In three separate cases, fought to the bitter end over three decades, the professor has contested dozens of examples of this screening, and won only four. Four years ago, the ministry was judged to be wrong when it asked Professor Ienaga to alter a reference to the Nanking massacre, and to delete a reference to rapes perpetrated by Imperial soldiers on the startling grounds that "it is common throughout the world for troops to rape women during wartime". Yesterday, in a three-to-two ruling, the Supreme Court also acknowledged the existence of Unit 731, a notorious secret operation which infected Chinese prisoners with bubonic plague and dissected their bodies while they were still alive. For these victories, Professor Ienaga has won token damages of 400,000 yen (pounds 2,100).

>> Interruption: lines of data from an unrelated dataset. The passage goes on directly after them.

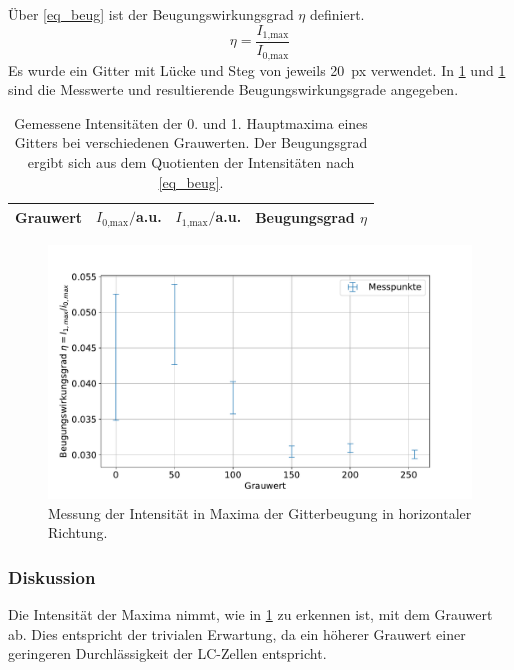 \documentclass[
	a4paper,
	12pt,
	pagesize,
	ngerman
]{scrartcl}
\begin{document}
		Über \cref{eq_beug} ist der Beugungswirkungsgrad $\eta$ definiert.
		\begin{equation}
			\label{eq_beug}
			\eta = \frac{I_\text{1,max}}{I_\text{0,max}}
		\end{equation}
		Es wurde ein Gitter mit Lücke und Steg von jeweils \SI{20}{px} verwendet.
		In \cref{tb_beug} und \cref{fig_beug} sind die Messwerte und resultierende Beugungswirkungsgrade angegeben.
\begin{table}[H]
		\centering
		\begin{tabular}{ c | c | c | c }
			 Grauwert & $I_\text{0,max}/$a.u. &$I_\text{1,max}/$a.u.&  Beugungsgrad $\eta$ \\ \hline
			 
		\end{tabular}
		\caption{
		Gemessene Intensitäten der 0. und 1. Hauptmaxima eines Gitters bei verschiedenen Grauwerten.
		Der Beugungsgrad ergibt sich aus dem Quotienten der Intensitäten nach \cref{eq_beug}.
		}
		\label{tb_beug}
\end{table}
\begin{figure}[H] %
			\includegraphics[width=0.8\linewidth]{img/beugungsgrad}
			\caption{
			Messung der Intensität in Maxima der Gitterbeugung in horizontaler Richtung.
			}
			\label{fig_beug}
	\end{figure}
			\subsubsection*{Diskussion}
			Die Intensität der Maxima nimmt, wie in \cref{tb_beug} zu erkennen ist, mit dem Grauwert ab.
			Dies entspricht der trivialen Erwartung, da ein höherer Grauwert einer geringeren Durchlässigkeit der LC-Zellen entspricht.
\end{document}
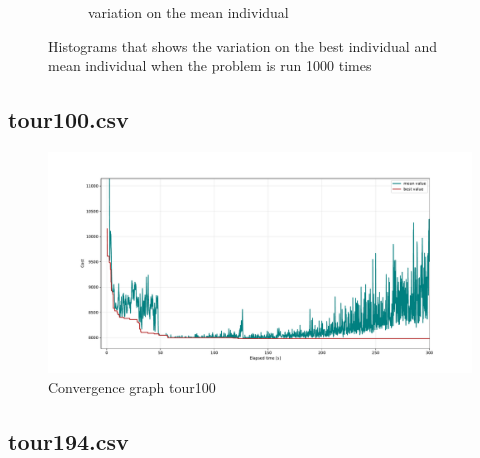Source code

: \documentclass[a4paper,10pt]{article}
\newcommand{\ReplaceMe}[1]{{\color{blue}#1}}
\begin{document}
\begin{figure}[H]
\begin{subfigure}{0.5\linewidth}
      \caption{variation on the mean individual}
      \label{fig:variationmean}
    \end{subfigure}
    \caption{Histograms that shows the variation on the best individual and mean individual when the problem is run 1000 times}
    \label{fig:variations}
  \end{figure}

\subsection{tour100.csv}

\begin{figure}[H]
  \centering
  \includegraphics[width=.8\linewidth]{img/convergence100.pdf}
  \caption{Convergence graph tour100}
  \label{fig:convergence100}
\end{figure}





\subsection{tour194.csv}

\end{document}

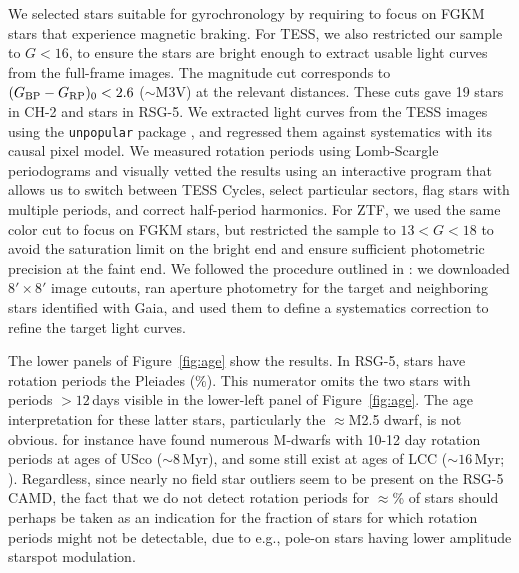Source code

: \documentclass[12pt,twocolumn,tighten,linenumbers,trackchanges]{aastex63}
\newcommand{\bpmrpo}{(G_{\rm BP}-G_{\rm RP})_0}
\begin{document}
We selected stars suitable for gyrochronology by requiring 
\replaced{$\bpmrpo \geq 0.5$}{$\bpmrpo \geq 0.6$} to focus on FGKM stars that experience magnetic
braking.
For TESS, we also restricted our sample to $G<16$, to ensure the stars
are bright enough to extract usable light curves from the full-frame
images.  The magnitude cut corresponds to $\bpmrpo < 2.6$
($\sim$M3V) at the relevant distances.  These cuts gave 19 stars in
CH-2 and  stars in RSG-5.  We extracted light curves from the TESS
images using the \texttt{unpopular} package \citep{hattorio_2021_cpm},
and regressed them against systematics with its causal pixel model.
We measured rotation periods using Lomb-Scargle periodograms and
visually vetted the results using an interactive program that allows
us to switch between TESS Cycles, select particular sectors, flag
stars with multiple periods, and correct half-period harmonics. For
ZTF, we used the same color cut to focus on FGKM stars, but restricted
the sample to $13 < G < 18$ to avoid the saturation limit on the
bright end and ensure sufficient photometric precision at the faint
end. We followed the procedure outlined in \citet{curtis_rup147_2020}:
we downloaded $8'\times8'$ image cutouts, ran aperture photometry for
the target and neighboring stars identified with Gaia, and used them
to define a systematics correction to refine the target light curves. 

The lower panels of Figure~\ref{fig:age} show the results.  In RSG-5,
 stars have rotation periods  the Pleiades (\%).  This
numerator omits the two stars with periods $>$$12$\,days visible in
the lower-left panel of Figure~\ref{fig:age}.  The age interpretation
for these latter stars, particularly the $\approx$M2.5 dwarf, is not
obvious.  \citet{rebull_usco_2018} for instance have found numerous
M-dwarfs with 10-12 day rotation periods at ages of USco
($\sim$$8$\,Myr), and some  still exist at ages of
LCC ($\sim$$16$\,Myr; ).  Regardless, since nearly
no field star outliers seem to be present on the RSG-5 CAMD, the fact
that we do not detect rotation periods for $\approx$\%
of stars should perhaps be taken as an indication for the fraction of
stars for which rotation periods might not be detectable, due to
{e.g.}, pole-on stars having lower amplitude starspot modulation.
\end{document}
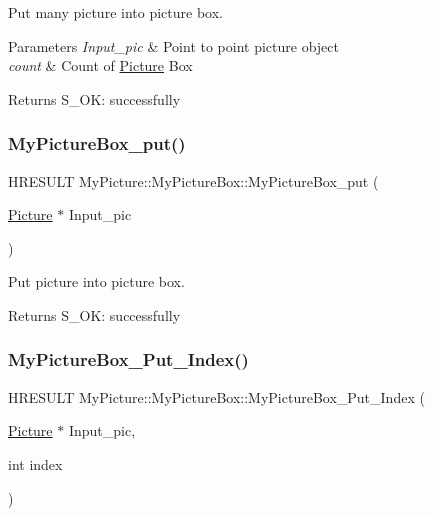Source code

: Put many picture into picture box. 


\begin{DoxyParams}{Parameters}
{\em Input\+\_\+pic} & Point to point picture object \\
\hline
{\em count} & Count of \hyperlink{class_my_picture_1_1_picture}{Picture} Box \\
\hline
\end{DoxyParams}
\begin{DoxyReturn}{Returns}
S\+\_\+\+OK\+: successfully 
\end{DoxyReturn}
\mbox{\label{class_my_picture_1_1_my_picture_box_a2b89cd943586dff163a84dbda739c7c8}} 
\subsubsection{\texorpdfstring{My\+Picture\+Box\+\_\+put()}{MyPictureBox\_put()}}
{\footnotesize\ttfamily H\+R\+E\+S\+U\+LT My\+Picture\+::\+My\+Picture\+Box\+::\+My\+Picture\+Box\+\_\+put (\begin{DoxyParamCaption}\item[{\hyperlink{class_my_picture_1_1_picture}{Picture} $\ast$}]{Input\+\_\+pic }\end{DoxyParamCaption})\hspace{0.3cm}{\ttfamily [inline]}}



Put picture into picture box. 

\begin{DoxyReturn}{Returns}
S\+\_\+\+OK\+: successfully 
\end{DoxyReturn}
\mbox{\label{class_my_picture_1_1_my_picture_box_a94ead24e0dc6272c16dcb7009e71b18e}} 
\subsubsection{\texorpdfstring{My\+Picture\+Box\+\_\+\+Put\+\_\+\+Index()}{MyPictureBox\_Put\_Index()}}
{\footnotesize\ttfamily H\+R\+E\+S\+U\+LT My\+Picture\+::\+My\+Picture\+Box\+::\+My\+Picture\+Box\+\_\+\+Put\+\_\+\+Index (\begin{DoxyParamCaption}\item[{\hyperlink{class_my_picture_1_1_picture}{Picture} $\ast$}]{Input\+\_\+pic,  }\item[{int}]{index }\end{DoxyParamCaption})\hspace{0.3cm}{\ttfamily [inline]}}



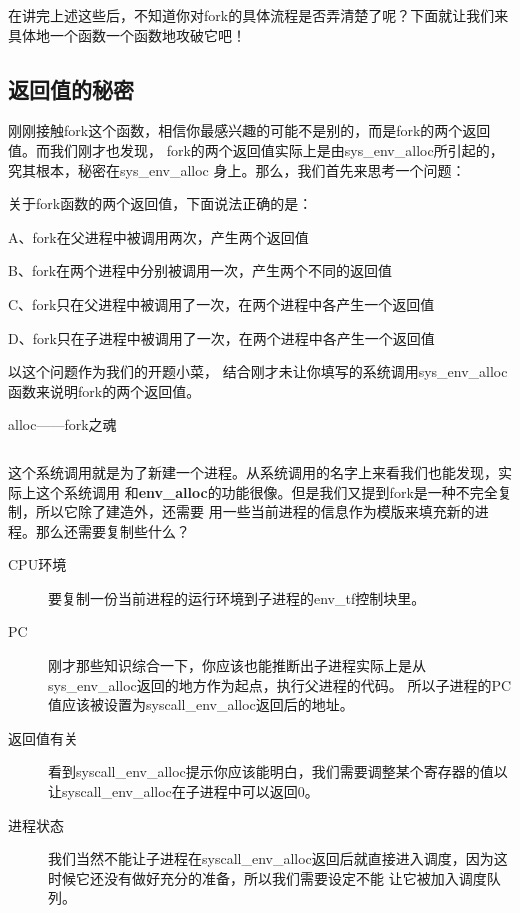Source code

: 在讲完上述这些后，不知道你对fork的具体流程是否弄清楚了呢？下面就让我们来具体地一个函数一个函数地攻破它吧！

\subsection{返回值的秘密}

刚刚接触fork这个函数，相信你最感兴趣的可能不是别的，而是fork的两个返回值。而我们刚才也发现，
fork的两个返回值实际上是由sys\_env\_alloc所引起的，究其根本，秘密在sys\_env\_alloc
身上。那么，我们首先来思考一个问题：

\begin{thinking}\label{think-fork的调用}
 关于fork函数的两个返回值，下面说法正确的是：
 
  A、fork在父进程中被调用两次，产生两个返回值
  
  B、fork在两个进程中分别被调用一次，产生两个不同的返回值
  
  C、fork只在父进程中被调用了一次，在两个进程中各产生一个返回值
  
  D、fork只在子进程中被调用了一次，在两个进程中各产生一个返回值
\end{thinking}

以这个问题作为我们的开题小菜，
结合刚才未让你填写的系统调用sys\_env\_alloc函数来说明fork的两个返回值。

\begin{codeBoxWithCaption}{alloc——fork之魂\label{code:sys_env_alloc.c}}
  \inputminted[linenos]{c}{codes/sys_env_alloc.c}
\end{codeBoxWithCaption}

这个系统调用就是为了新建一个进程。从系统调用的名字上来看我们也能发现，实际上这个系统调用
和\textbf{env\_alloc}的功能很像。但是我们又提到fork是一种不完全复制，所以它除了建造外，还需要
用一些当前进程的信息作为模版来填充新的进程。那么还需要复制些什么？

\begin{description}
 \item [CPU环境] 要复制一份当前进程的运行环境到子进程的env\_tf控制块里。
 \item [PC] 刚才那些知识综合一下，你应该也能推断出子进程实际上是从sys\_env\_alloc返回的地方作为起点，执行父进程的代码。
 所以子进程的PC值应该被设置为syscall\_env\_alloc返回后的地址。
 \item [返回值有关] 看到syscall\_env\_alloc提示你应该能明白，我们需要调整某个寄存器的值以让syscall\_env\_alloc在子进程中可以返回0。
 \item [进程状态] 我们当然不能让子进程在syscall\_env\_alloc返回后就直接进入调度，因为这时候它还没有做好充分的准备，所以我们需要设定不能
 让它被加入调度队列。
 \end{description}

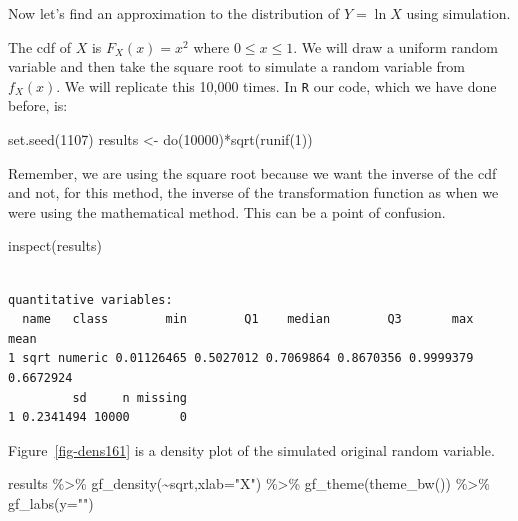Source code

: \documentclass[
  letterpaper,
  DIV=11,
  numbers=noendperiod]{scrreprt}
\newenvironment{Shaded}{\begin{snugshade}}{\end{snugshade}}
\newcommand{\AttributeTok}[1]{\textcolor[rgb]{0.40,0.45,0.13}{#1}}
\newcommand{\DecValTok}[1]{\textcolor[rgb]{0.68,0.00,0.00}{#1}}
\newcommand{\FunctionTok}[1]{\textcolor[rgb]{0.28,0.35,0.67}{#1}}
\newcommand{\NormalTok}[1]{\textcolor[rgb]{0.00,0.23,0.31}{#1}}
\newcommand{\OtherTok}[1]{\textcolor[rgb]{0.00,0.23,0.31}{#1}}
\newcommand{\SpecialCharTok}[1]{\textcolor[rgb]{0.37,0.37,0.37}{#1}}
\newcommand{\StringTok}[1]{\textcolor[rgb]{0.13,0.47,0.30}{#1}}
\begin{document}
Now let's find an approximation to the distribution of \(Y = \ln{X}\)
using simulation.

The cdf of \(X\) is \(F_X(x)=x^2\) where \(0 \leq x \leq 1\). We will
draw a uniform random variable and then take the square root to simulate
a random variable from \(f_X(x)\). We will replicate this 10,000 times.
In \texttt{R} our code, which we have done before, is:

\begin{Shaded}
\begin{Highlighting}[]
\FunctionTok{set.seed}\NormalTok{(}\DecValTok{1107}\NormalTok{)}
\NormalTok{results }\OtherTok{\textless{}{-}} \FunctionTok{do}\NormalTok{(}\DecValTok{10000}\NormalTok{)}\SpecialCharTok{*}\FunctionTok{sqrt}\NormalTok{(}\FunctionTok{runif}\NormalTok{(}\DecValTok{1}\NormalTok{))}
\end{Highlighting}
\end{Shaded}

Remember, we are using the square root because we want the inverse of
the cdf and not, for this method, the inverse of the transformation
function as when we were using the mathematical method. This can be a
point of confusion.

\begin{Shaded}
\begin{Highlighting}[]
\FunctionTok{inspect}\NormalTok{(results)}
\end{Highlighting}
\end{Shaded}

\begin{verbatim}

quantitative variables:  
  name   class        min        Q1    median        Q3       max      mean
1 sqrt numeric 0.01126465 0.5027012 0.7069864 0.8670356 0.9999379 0.6672924
         sd     n missing
1 0.2341494 10000       0
\end{verbatim}

Figure~\ref{fig-dens161} is a density plot of the simulated original
random variable.

\begin{Shaded}
\begin{Highlighting}[]
\NormalTok{results }\SpecialCharTok{\%\textgreater{}\%}
  \FunctionTok{gf\_density}\NormalTok{(}\SpecialCharTok{\textasciitilde{}}\NormalTok{sqrt,}\AttributeTok{xlab=}\StringTok{"X"}\NormalTok{) }\SpecialCharTok{\%\textgreater{}\%}
  \FunctionTok{gf\_theme}\NormalTok{(}\FunctionTok{theme\_bw}\NormalTok{()) }\SpecialCharTok{\%\textgreater{}\%}
  \FunctionTok{gf\_labs}\NormalTok{(}\AttributeTok{y=}\StringTok{""}\NormalTok{)}
\end{Highlighting}
\end{Shaded}
\end{document}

But the court rejected his claim that textbook screening is itself unconstitutional, a violation of freedom of speech and education. Dozens of other examples of interference have over the years been upheld. The ministry's sensitivities are not limited to Japanese atrocities, but to implicit criticism of the Imperial family, and of government policies in general. A reference to the effects on forests of Japan's massive timber imports had to be watered down, and at one point the ministry seemed to be defending not just Japan's war conduct but war itself. The photograph of a mutilated war veteran with prostheses instead of arms and legs, conveyed, it complained, "an excessively negative impression of war".

Despite his partial defeat, in his ninth decade Professor Ienaga does not plan to begin any more legal battles. But the controversies over the textbooks is hotter than ever. In Yokohama, another author is in the midst of a similar case. Meanwhile, support is growing among conservative MPs and right-wing academics for a movement objecting to the "masochistic" history favoured by the professor. "This is the end of the professor's case, but the movement goes on," said Norifumi Tateishi, one of the professor's lawyers."The effort will be continued by supporters, textbook writers, teachers, students, publishers, academics."